A clicking sound in your head when you run most likely results from tinnitus. Tinnitus is a symptom of other conditions such as hearing loss and jaw-joint disorders; it produces sounds such as ringing or clicking in your ears and head. Although exercise generally helps relieve the stress associated with tinnitus, high-impact activities such as running may exacerbate this condition. Only your doctor can determine the specific cause of the clicking noises in your head.
Tinnitus is a common problem that causes hearing sensations such as ringing, roaring, buzzing and clicking in your head or ears when no other noise is present.
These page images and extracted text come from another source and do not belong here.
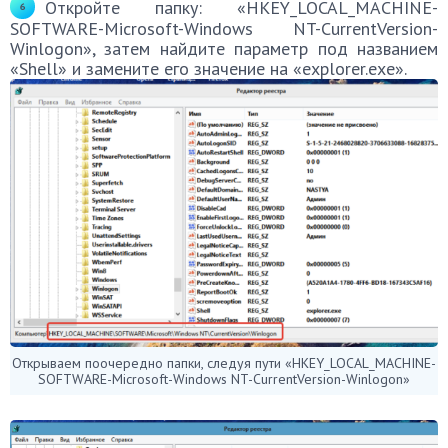
Откройте папку: «HKEY_LOCAL_MACHINE-
SOFTWARE-Microsoft-Windows NT-CurrentVersion-
Winlogon», затем найдите параметр под названием
«Shell» и замените его значение на «explorer.exe».
Открываем поочередно папки, следуя пути «HKEY_LOCAL_MACHINE-
SOFTWARE-Microsoft-Windows NT-CurrentVersion-Winlogon»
This symptom can occur for many reasons including ear or hearing problems, ear injuries, excessive ear wax, sinus infections, brain tumors, heart disorders and blood vessel diseases, as well as for no apparent reason at all. Tinnitus symptoms can appear in one or both ears and can come and go -- whether you are resting or performing high-impact aerobic or other exercises. Tinnitus sensations may also be heard along with each heartbeat, called pulsatile tinnitus. The repeated high-impact motions experienced in running may negatively affect tiny parts of your ears associated with hearing and increase the presence of tinnitus. Listening to white noise or other low sounds while you run or at other times may help counteract these annoying sensations.
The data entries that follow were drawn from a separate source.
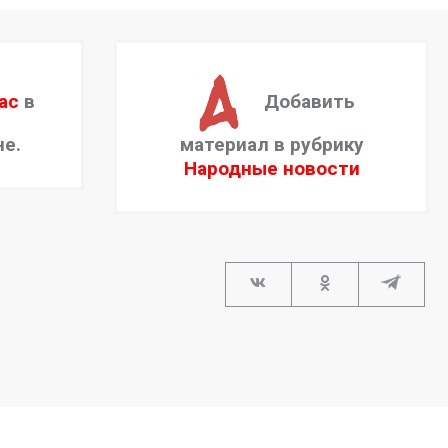
ас
в
Добавить
не.
материал в рубрику
Народные новости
Temporomandibular Joint Disorders
Temporomandibular joint disorders, or TMJ disorders, can result in tinnitus and pain in the joint that allows you to chew and talk -- your jaw joint. TMJ disorders can occur from muscle fatigue produced by clenching or grinding your teeth and arthritis. Symptoms of this disorder include jaw, ear or facial pain, uncomfortable chewing and headache. TMJ can also create a clicking sound in your head when you open your mouth or when you compress your teeth. Exercises such as running or jogging, in which your teeth tend to clamp together, can exacerbate TMJ symptoms. Brisk walking may provide an easier way to exercise and relieve stress without clamping your jaw.
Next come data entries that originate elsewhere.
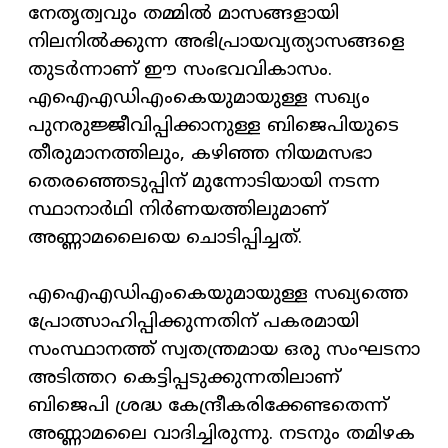
നേതൃത്വവും തമ്മിൽ മാസങ്ങളായി
നിലനിൽക്കുന്ന അഭിപ്രായവ്യത്യാസങ്ങളെ
തുടർന്നാണ് ഈ സംഭവവികാസം.
എഐഎഡിഎംകെയുമായുള്ള സഖ്യം
പുനരുജ്ജീവിപ്പിക്കാനുള്ള ബിജെപിയുടെ
തീരുമാനത്തിലും, കഴിഞ്ഞ നിയമസഭാ
തെരഞ്ഞെടുപ്പിന് മുന്നോടിയായി നടന്ന
സ്ഥാനാർഥി നിർണയത്തിലുമാണ്
അണ്ണാമലൈയെ ചൊടിപ്പിച്ചത്.
എഐഎഡിഎംകെയുമായുള്ള സഖ്യത്തെ
പ്രോത്സാഹിപ്പിക്കുന്നതിന് പകരമായി
സംസ്ഥാനത്ത് സ്വതന്ത്രമായ ഒരു സംഘടനാ
അടിത്തറ കെട്ടിപ്പടുക്കുന്നതിലാണ്
ബിജെപി ശ്രദ്ധ കേന്ദ്രീകരിക്കേണ്ടതെന്ന്
അണ്ണാമലൈ വാദിച്ചിരുന്നു. നടനും തമിഴക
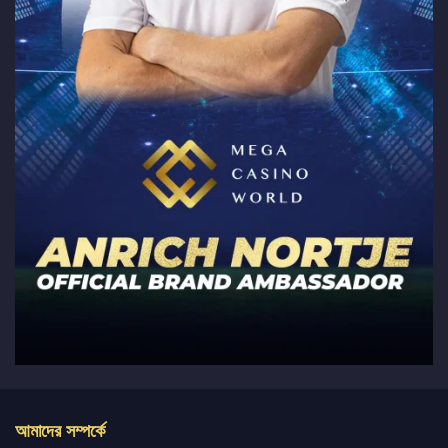
আমাদের সম্পর্কে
Tinnitus and Jaw Clenching
Research published in the November 2008 journal "Seminars in Hearing" investigated the effects of jaw clenching and other movements on the loudness and pitch of tinnitus through a survey of 93 tinnitus sufferers. Among other findings, researchers discovered that 90 percent of the participants experienced louder hearing sensations when they clenched their jaws. Forty-one percent of the subjects reported that jaw clenching doubled the loudness and 26 percent indicated tripled loudness. In addition, 90 percent of the cases reported that jaw clenching increased the pitch of their sensations. Pitch increases doubled in 40 percent of the subjects and 14 percent indicated a tripled pitch when they clenched their jaws.
Eustachian Tube Dysfunction
Eustachian tube dysfunction can also result in cracking, clicking or popping noises when you run and at other times. Your Eustachian tubes, small passages that connect the upper part of your throat to your middle ears, open when you sneeze, swallow or yawn to allow airflow. When one of your Eustachian tubes gets clogged by mucus, due to a sinus infection, a cold or allergies, you may experience the sounds of tinnitus. Pain may also occur in one or both of your ears and you may have difficulty keeping your balance. Altitude changes, such as when flying, riding in elevators, diving or running in high or low elevations, can increase the noise you hear. To help relieve Eustachian tube dysfunction, you can perform exercises such as swallowing and chewing gum, as well as taking a deep breath and breathing out with your mouth closed and your nostrils pinched together.
Palatal Myoclonus and Acoustic Neuroma
Palatal myoclonus and acoustic neuroma may also be culprits in the clicking sensations you experience while you run and throughout the day and night. Palatal myoclonus is a type of disorder that produces uncontrolled jerking of a muscle or group of muscles. This muscle disorder produces a pattern of extremely rapid contractions -- about 150 times a minute -- on one or both sides of the back of the roof of your mouth, or your soft palate. Palatal myoclonus can cause the sounds of tinnitus in your ear or head as the muscles in your soft palate contract. Acoustic neuroma, a noncancerous tumor, develops on the nerve that leads from your inner ear to your brain. Symptoms include gradual or sudden hearing loss on one side, tinnitus in one of your ears and loss of balance due to the tumor's pressure on your nerves, blood vessels and other brain components.